* **What to do**: Print the data below verbatim, minus images.

* **Data section**:
-*-
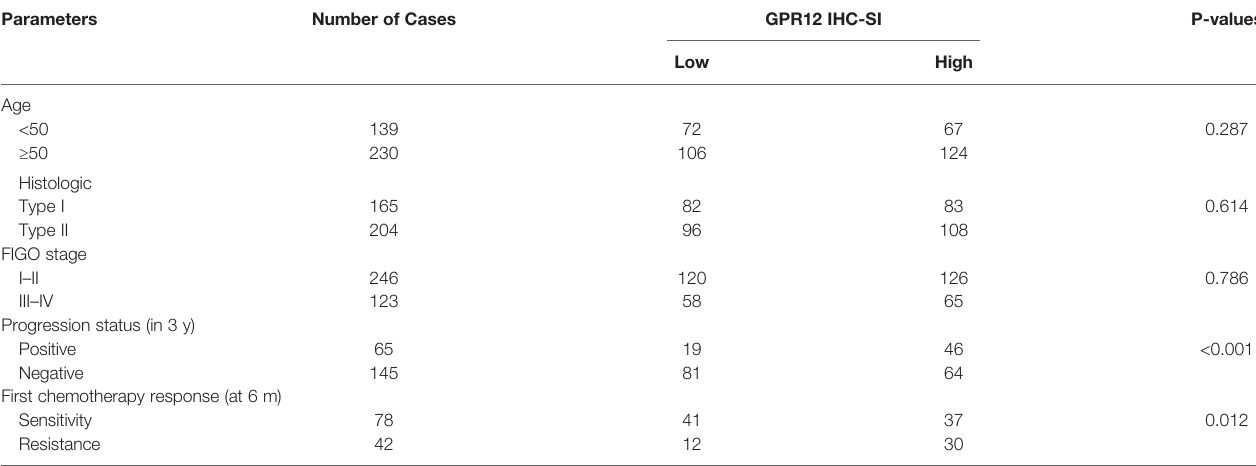
TABLE 1 | The relationship between GPR12 protein level and clinical pathological characteristics in 369 patients with epithelia ovarian cancer.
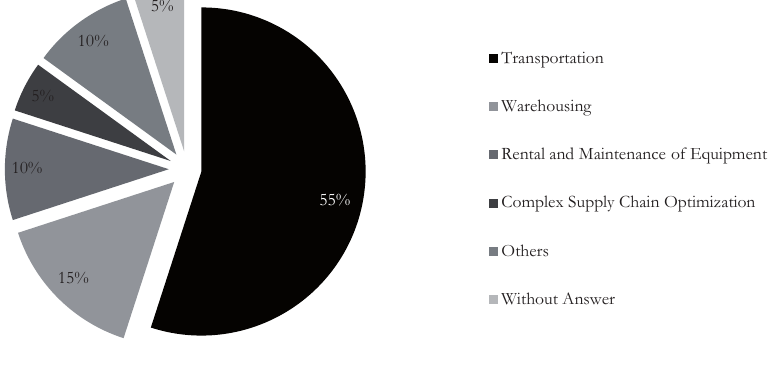
Fig. 1 – Areas of Logistics Outsourcing. Source: Authors´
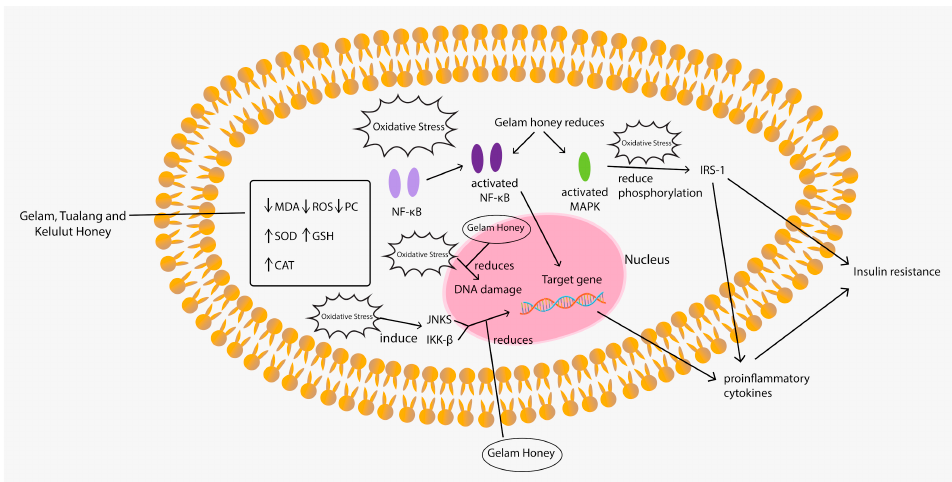
Figure 2. Anti-oxidative mechanism of Tualang, Gelam and Kelulut honeys. ROS: reactive oxygen species; MDA: malondialdehyde; SOD: superoxide dismutase; CAT: catalase; GSH: glutathione; PC: protein carbonyl; NF-kB: nuclear factor kappa B; MAPK: mitogen-activated protein kinases; JNKS: c-jun N-terminal kinases; IKK- β : I-kappa-B-kinase beta; IRS-1: insulin receptor substrate-1.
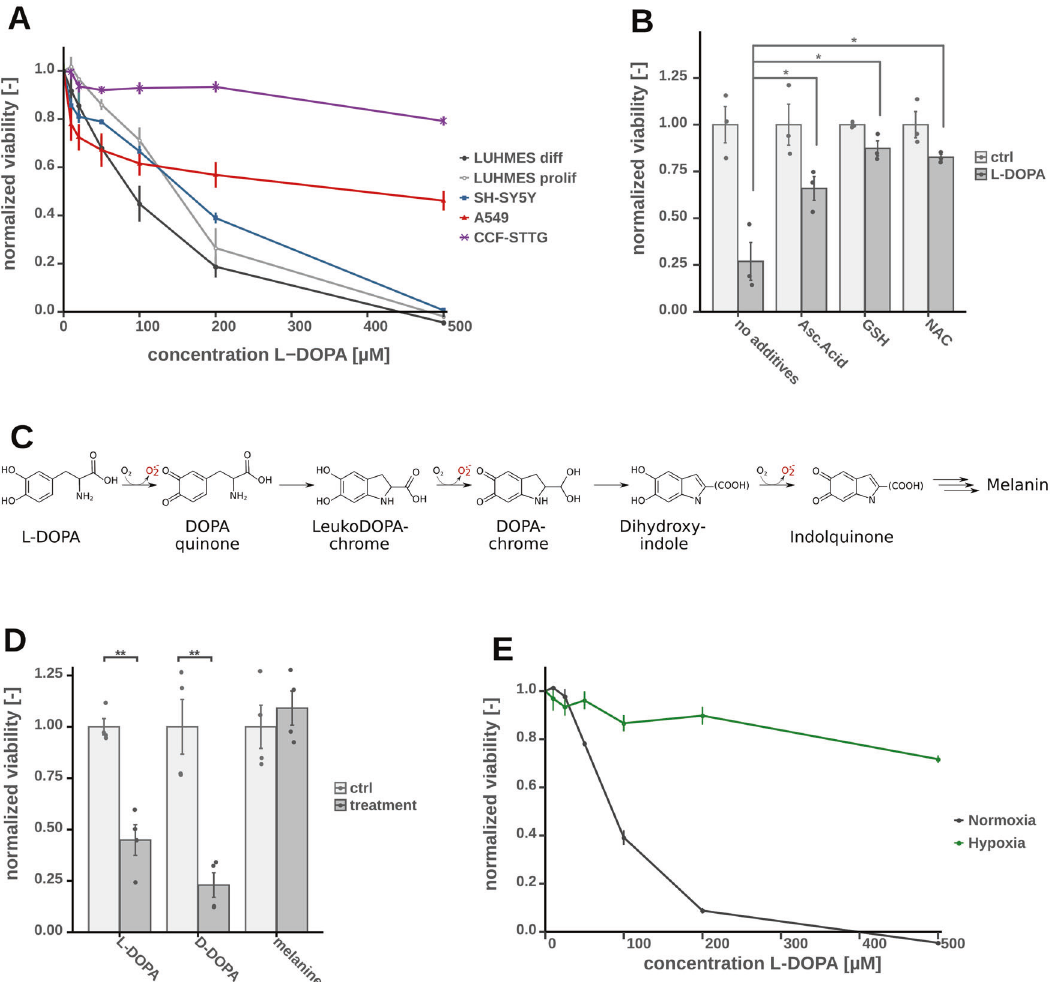
Fig. 1 Viability assay based on resazurine after 24 h of L -DOPA treatment of LUHMES, displayed with the means and standard errors and normalized to the control group without L -DOPA, signi fi cance level were calculated using Welch ’ s t -test (* p -value < 0.05, ** p -value < 0.01). A Viability of additional cell types treated with varying L -DOPA concentrations including fully differentiated (diff) LUHMES as well as proliferating (prolif) LUHMES ( n = 4). B Co-incubation of with different anti-oxidant reagents GSH (1 mM), NAC (1 mM) or ascorbic acid (500 µM) together with 100 µM L -DOPA ( n = 3). C Overview of the auto-oxidation process of L -DOPA including ROS formation. D Comparison of toxicity of L -DOPA (200 µM), D -DOPA (200 µM), and melanin formed from 200 µM L -DOPA solution ( n = 3), E Comparison of cytotoxic effect of L -DOPA under normoxic and hypoxic conditions ( n =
-*-
* **Response box**:
TABLE 1 | The relationship between GPR12 protein level and clinical pathological characteristics in 369 patients with epithelia ovarian cancer.
Fig. 1 – Areas of Logistics Outsourcing. Source: Authors´
Figure 2. Anti-oxidative mechanism of Tualang, Gelam and Kelulut honeys. ROS: reactive oxygen species; MDA: malondialdehyde; SOD: superoxide dismutase; CAT: catalase; GSH: glutathione; PC: protein carbonyl; NF-kB: nuclear factor kappa B; MAPK: mitogen-activated protein kinases; JNKS: c-jun N-terminal kinases; IKK- β : I-kappa-B-kinase beta; IRS-1: insulin receptor substrate-1.
Fig. 1 Viability assay based on resazurine after 24 h of L -DOPA treatment of LUHMES, displayed with the means and standard errors and normalized to the control group without L -DOPA, signi fi cance level were calculated using Welch ’ s t -test (* p -value < 0.05, ** p -value < 0.01). A Viability of additional cell types treated with varying L -DOPA concentrations including fully differentiated (diff) LUHMES as well as proliferating (prolif) LUHMES ( n = 4). B Co-incubation of with different anti-oxidant reagents GSH (1 mM), NAC (1 mM) or ascorbic acid (500 µM) together with 100 µM L -DOPA ( n = 3). C Overview of the auto-oxidation process of L -DOPA including ROS formation. D Comparison of toxicity of L -DOPA (200 µM), D -DOPA (200 µM), and melanin formed from 200 µM L -DOPA solution ( n = 3), E Comparison of cytotoxic effect of L -DOPA under normoxic and hypoxic conditions ( n =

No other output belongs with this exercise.